[EXERCISE INPUTS — start]
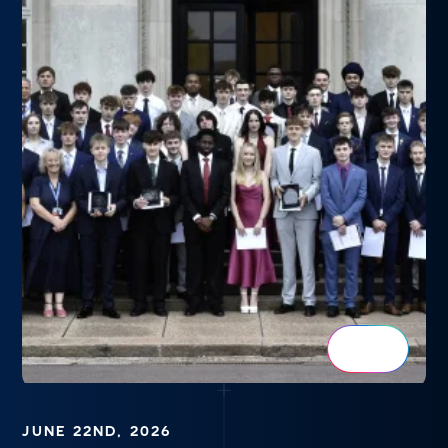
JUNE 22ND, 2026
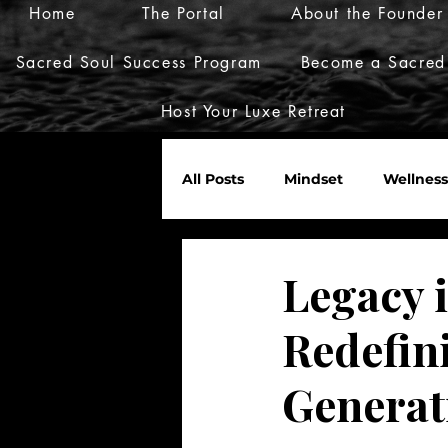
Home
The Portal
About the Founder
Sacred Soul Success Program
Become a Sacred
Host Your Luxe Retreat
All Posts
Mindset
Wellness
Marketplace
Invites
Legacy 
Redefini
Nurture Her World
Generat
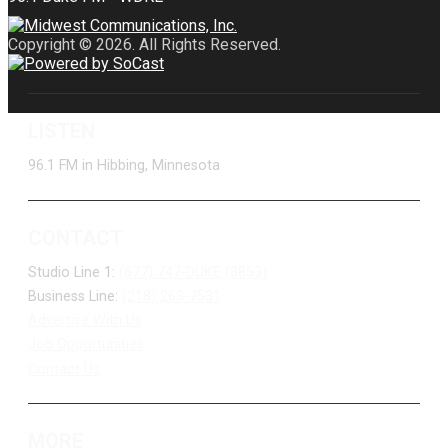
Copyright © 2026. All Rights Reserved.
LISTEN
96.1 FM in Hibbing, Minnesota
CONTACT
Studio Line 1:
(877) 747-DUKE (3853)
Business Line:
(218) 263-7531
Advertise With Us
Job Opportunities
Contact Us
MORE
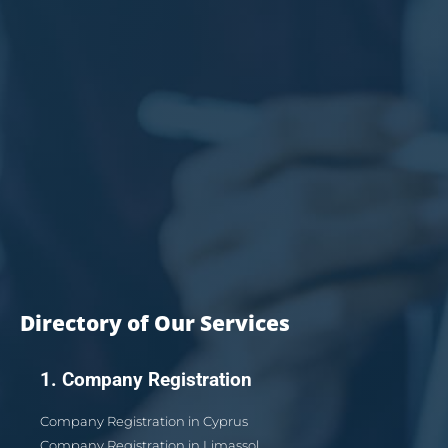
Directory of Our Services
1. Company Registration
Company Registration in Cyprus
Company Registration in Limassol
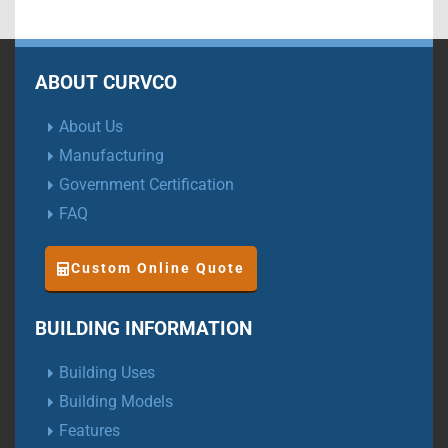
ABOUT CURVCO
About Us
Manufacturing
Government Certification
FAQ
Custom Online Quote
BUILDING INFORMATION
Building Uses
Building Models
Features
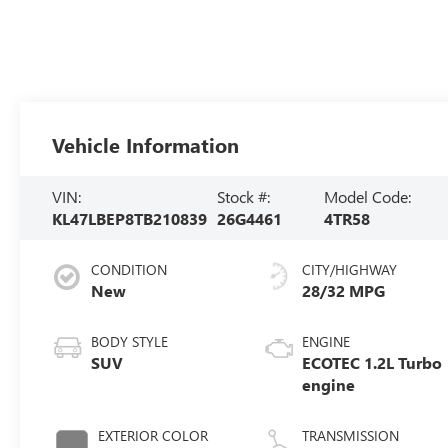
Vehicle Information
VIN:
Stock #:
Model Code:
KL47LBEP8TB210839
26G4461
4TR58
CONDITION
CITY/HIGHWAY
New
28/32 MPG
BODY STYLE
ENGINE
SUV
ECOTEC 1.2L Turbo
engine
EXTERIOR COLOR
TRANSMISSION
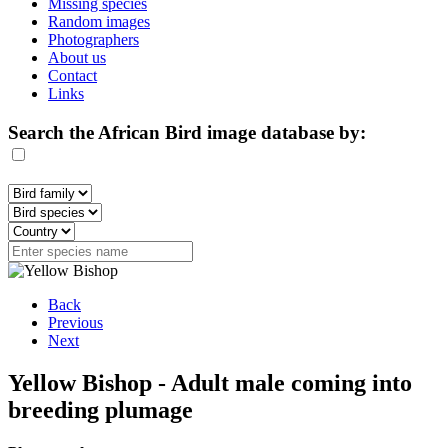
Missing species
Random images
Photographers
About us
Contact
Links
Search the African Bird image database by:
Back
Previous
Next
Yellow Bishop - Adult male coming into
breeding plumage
[EXERCISE INPUTS — finish]
_EXERCISE REQUIREMENTS_
Return the text read from every one of the records above line for line and unchanged. Leave the pictures out of your answer.

_SOLUTION FOR THIS PROBLEM_
JUNE 22ND, 2026
Home
The Portal
About the Founder
Sacred Soul Success Program
Become a Sacred
Host Your Luxe Retreat
All Posts
Mindset
Wellness
Marketplace
Invites
Legacy 
Redefini
Nurture Her World
Generat
Copyright © 2026. All Rights Reserved.
LISTEN
96.1 FM in Hibbing, Minnesota
CONTACT
Studio Line 1:
(877) 747-DUKE (3853)
Business Line:
(218) 263-7531
Advertise With Us
Job Opportunities
Contact Us
MORE
Directory of Our Services
1. Company Registration
Company Registration in Cyprus
Company Registration in Limassol
ABOUT CURVCO
About Us
Manufacturing
Government Certification
FAQ
Custom Online Quote
BUILDING INFORMATION
Building Uses
Building Models
Features
Vehicle Information
VIN:
Stock #:
Model Code:
KL47LBEP8TB210839
26G4461
4TR58
CONDITION
CITY/HIGHWAY
New
28/32 MPG
BODY STYLE
ENGINE
SUV
ECOTEC 1.2L Turbo
engine
EXTERIOR COLOR
TRANSMISSION
Missing species
Random images
Photographers
About us
Contact
Links
Search the African Bird image database by:
Back
Previous
Next
Yellow Bishop - Adult male coming into
breeding plumage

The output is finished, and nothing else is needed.